The analysis carried out leads us to conclude that the studied impact arises in three different forms: The first is a form of partial or almost total cancellation of certain aspects of traditional experience. The second refers to the transposition of some experiential aspects on the electronic environment and is expressed, henceforth, by other aspects adapted to this context. And finally, new aspects specific to the electronic environment of the service offer can be tested. As a matter of fact, experiential activities such as the stimulation of the sensory systems and the exclusive mobilization of cognitive resources are partially damaged in an electronic environment. We can, elsewhere, speak of a nearly total cancellation when it comes to behavioral activities referring to the minor physical effort made by the customer.

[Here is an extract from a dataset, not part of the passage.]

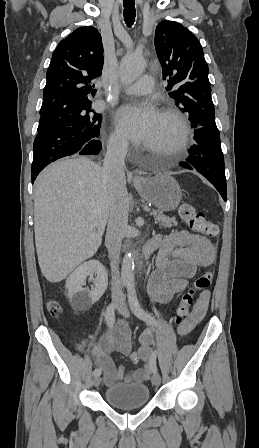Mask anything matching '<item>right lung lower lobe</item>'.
Listing matches in <instances>:
<instances>
[{"mask_svg":"<svg viewBox=\"0 0 259 448\" xmlns=\"http://www.w3.org/2000/svg\"><path fill=\"white\" fill-rule=\"evenodd\" d=\"M95 134L78 131L72 127H56L38 133L34 141V157L31 179L51 162L75 153L97 155L102 150L101 141Z\"/></svg>","mask_w":259,"mask_h":448,"instance_id":"98d812e1","label":"right lung lower lobe"}]
</instances>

On the other hand, some aspects of the traditional service experience as social interactions are maintained and expressed, in an electronic environment, by virtual communities whose role is to transpose the social dimension – generally a source of satisfaction – on the virtual environment to foster interaction between the clients primarily and secondarily between client and service provider, where necessary. This applies also to certain features reflecting the richness of presentation of the atmosphere of the traditional retail space that are represented by the formal features of the service website including the design and the graphic style. Furthermore, the emotional aspects in the context of electronic offer are essentially marked by an immersive state which can be tested by the customer only in this context. Such is the case also in the use of interactive computer tools – like price comparison functionality – for data processing at the expense of the consumer’s purely cognitive resources; These aspects unique to the electronic environment are favored by features specific to the virtual world such as the absence of geographical constraints, the interactivity and the level of flexibility from which the cyber customer derives profit regarding his choice of hypertext links and interactive tools plentifully available in this virtual context.

The practical relevance of the analysis presented in this paper lies in the fact of granting to the insight of the “metamorphosis” undergone by the service experience a central place on the one hand, in the success of management of the service quality, particularly in terms of homogenization of the quality level perceived by the consumer, and on the other hand, in the formation of a solid and coherent brand image avoiding any discrepancy in space and time. In the end, the service experience associated with a decision to integrate an electronic servuction system can be, for the manager, an effective and unavoidable strategy in the optimization of the overall quality of service perceived by the customer and in the consolidation of a positive and homogeneous brand image under the prerequisite of understanding and mastering the implications of such a decision on the content of the customer experience. The latter, besides its impact on the management of quality and brand, can be studied in a relational perspective where it certainly helps to strengthen the relationship between the consumer and the service provider, particularly in the development of the consumer’s trust and commitment to the specific field of electronic supply service.